La guerre juridique entre les autorités antitrust et Google bat son plein. Le département de la Justice américain a dévoilé le 21 mars avoir déposé une requête devant un tribunal de Washington D.C., daté du 8 mars. Elle reproche à Google la dissimulation de documents dans le cadre d’une enquête pour monopole illégal. Mountain View est accusé d’abuser de la protection de la correspondance avocat-client, pour expurger le contenu de certains éléments du dossier.

Des salariés de tous niveaux formés à mobiliser le secret avocat-client

Le département de la Justice accuse (pdf) Google d’avoir « formé ses employés à l’utilisation du privilège avocat-client pour dissimuler des communications professionnelles ordinaires dans le cadre de litiges et d’enquêtes gouvernementales ». Un programme intitulé « Communicate with Care » serait entièrement consacré à cette mission depuis près d’une décennie.

La directive d’adjoindre un juriste de l’entreprise à une chaîne de message aurait été répétée à au moins deux reprises. Une première fois en 2016, à l’occasion du déclenchement de l’enquête de la Commission européenne pour abus de position dominante avec Android. La seconde lorsque l’enquête des procureurs et du département de la Justice américain a été déclenchée sur les activités recherches et publicitaires du groupe.

Concrètement, les employés de Google ajoutaient des phrases types dans leurs chaînes de mail du type pls advise, privileged, adding legal, etc., des milliers de documents sont adjoints de ce type de termes. Un avocat est également mis en copie des discussions. Autant de future justification pour transmettre, le cas échéant, des documents caviardés à la justice.

Pour le gouvernement américain, « ces communications ne sont pas de véritables demandes de conseils juridiques, mais plutôt un effort pour cacher des preuves potentielles ». L’accusation présente plusieurs exemples jugés édifiants.

En mars 2020, un vice-président de Google a ouvertement dit, sur une discussion portant sur des négociations commerciales, qu’il ajoutait un avocat, car son message comporterait des « mots déclencheurs ». Dans ce cas, le département de la Justice rapporte que « L’avocat inclus n’a répondu à aucun des quelque 25 courriels suivants de la chaîne et a finalement été entièrement retiré du fil de discussion, ce qui confirme que son inclusion n’avait pas pour but légitime de demander un avis juridique ».

Sundar Pichai en personne, le directeur général de Google et PDG d’Alphabet, aurait procédé ainsi lors d’un échange avec Susan Wojcicki, PDG de YouTube. Le juriste adjoint à la conversation n’aurait jamais répondu.
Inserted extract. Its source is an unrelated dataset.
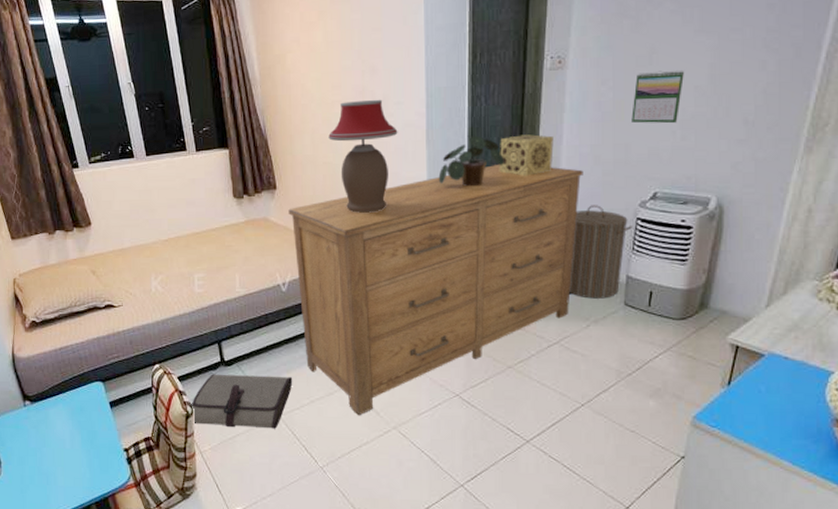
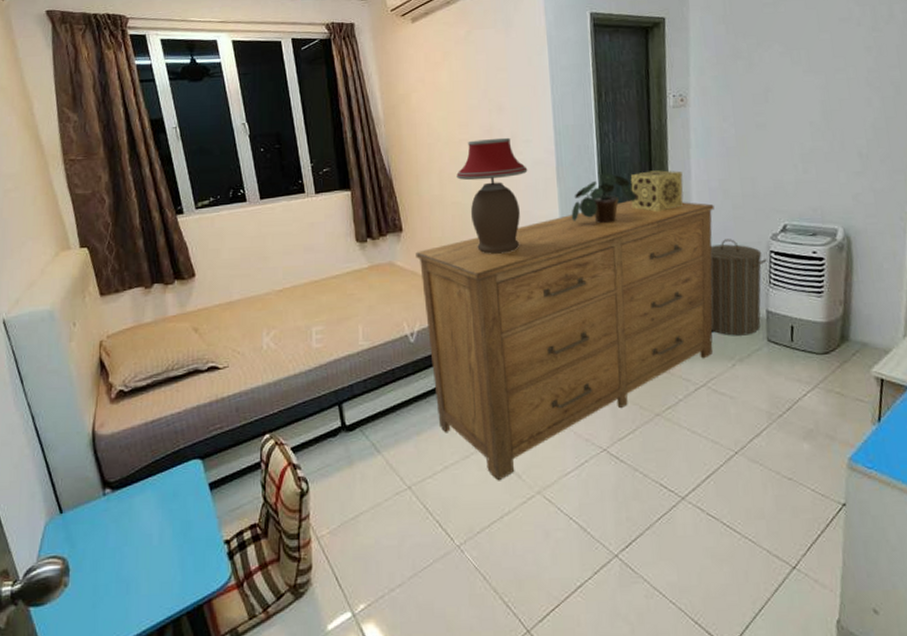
tool roll: present [190,374,293,429] -> none [305,440,424,504]
calendar: present [631,69,684,124] -> none [754,106,799,158]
Pour les autorités antitrust, les avocats, dans la confidence, ont pris l’habitude de ne même pas prendre la peine de répondre à un grand nombre d’ajouts similaire.

Pour Google, du balai ! Il n’y a rien à voir

Le porte-parole Google rejette les accusations. L’entreprise s’est défendue auprès du média Axios en déclarant que « Tout comme les autres entreprises américaines, nous informons nos employés sur les privilèges juridiques et sur le moment où il convient de demander conseil à un avocat. Et nous avons produit plus de quatre millions de documents au DOJ dans cette seule affaire – y compris de nombreux documents que les employés avaient considérés comme potentiellement confidentiels ».

Les requérants demandent au juge une sanction contre l’entreprise et l’accusent d’avoir « ordonné la production intégrale des courriels retenus et expurgés dans lesquels un avocat de l’entreprise a été inclus dans une communication entre non-avocats et n’a pas répondu ».

Le département de la Justice demande également à la cour de prendre en compte la mauvaise volonté de Google dans la transmission d’informations clefs. Les autorités antitrust accusent depuis 2021 le géant d’avoir transmis des documents partiels sans aucune raison pour retarder l’enquête. Autant de batailles que se livrent et continueront à se livrer les autorités antitrust et Mountain View, dont l’objectif est de gagner la guerre ou, au moins, de repousser le plus longtemps possible son issue.